Data items:

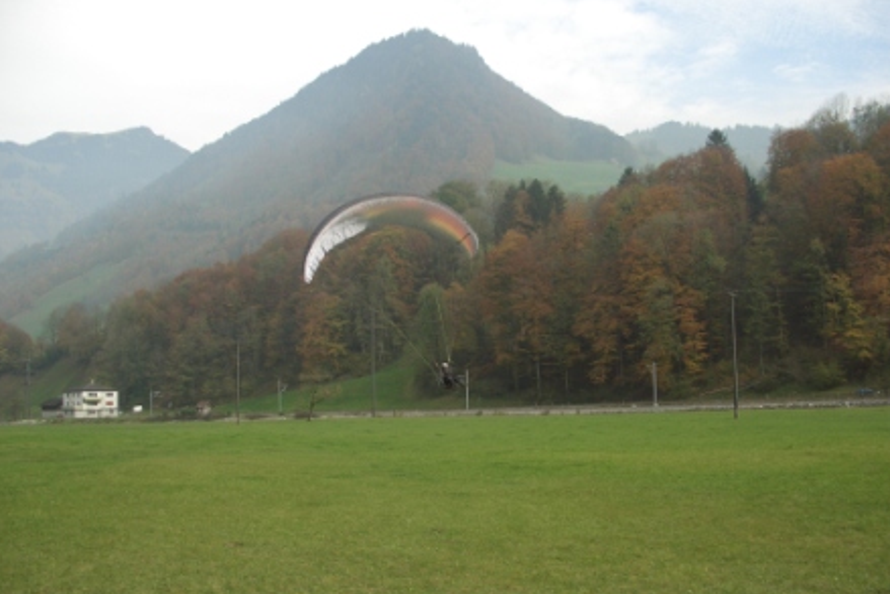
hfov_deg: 54.4
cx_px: 438
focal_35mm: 35
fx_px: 866
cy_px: 320
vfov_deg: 37.9
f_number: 2.8
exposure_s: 1/800
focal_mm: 7.1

WHAT YOU WILL DO:
The reply should contain all of the data above, word for word, with no pictures.

RESPONSE TO THIS TASK:
hfov_deg: 54.4
cx_px: 438
focal_35mm: 35
fx_px: 866
cy_px: 320
vfov_deg: 37.9
f_number: 2.8
exposure_s: 1/800
focal_mm: 7.1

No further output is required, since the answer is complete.